WHAT TO WORK ON
Please give again, exactly, every line of the material from the one containing "[728,214,778,233] [94,239,164,254] likely" to the end, including both of those lines.

DATA FOR PROCESSING
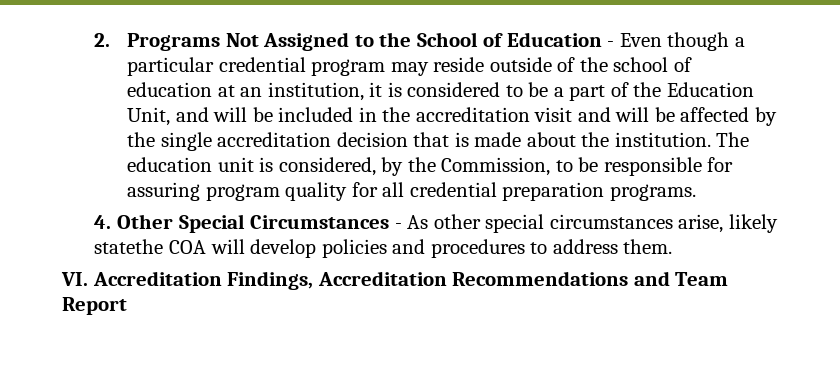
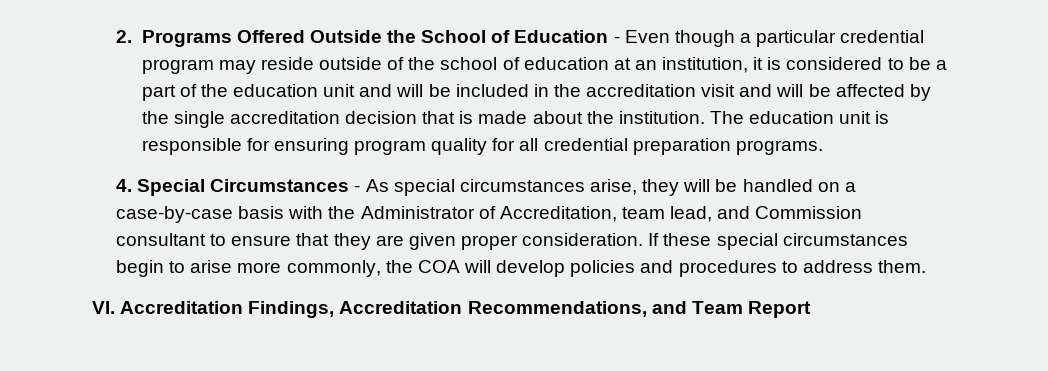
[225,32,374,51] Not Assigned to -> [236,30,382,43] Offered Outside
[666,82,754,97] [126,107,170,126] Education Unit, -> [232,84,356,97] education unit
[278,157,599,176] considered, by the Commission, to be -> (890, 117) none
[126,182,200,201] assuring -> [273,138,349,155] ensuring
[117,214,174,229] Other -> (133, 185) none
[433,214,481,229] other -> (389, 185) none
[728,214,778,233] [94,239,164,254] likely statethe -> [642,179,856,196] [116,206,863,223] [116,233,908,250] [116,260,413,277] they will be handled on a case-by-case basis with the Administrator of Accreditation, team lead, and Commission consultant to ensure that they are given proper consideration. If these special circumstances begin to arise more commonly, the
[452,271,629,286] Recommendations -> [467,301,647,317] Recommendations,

TASK RESPONSE
[728,214,778,233] [94,239,164,254] likely statethe -> [642,179,856,196] [116,206,863,223] [116,233,908,250] [116,260,413,277] they will be handled on a case-by-case basis with the Administrator of Accreditation, team lead, and Commission consultant to ensure that they are given proper consideration. If these special circumstances begin to arise more commonly, the
[452,271,629,286] Recommendations -> [467,301,647,317] Recommendations,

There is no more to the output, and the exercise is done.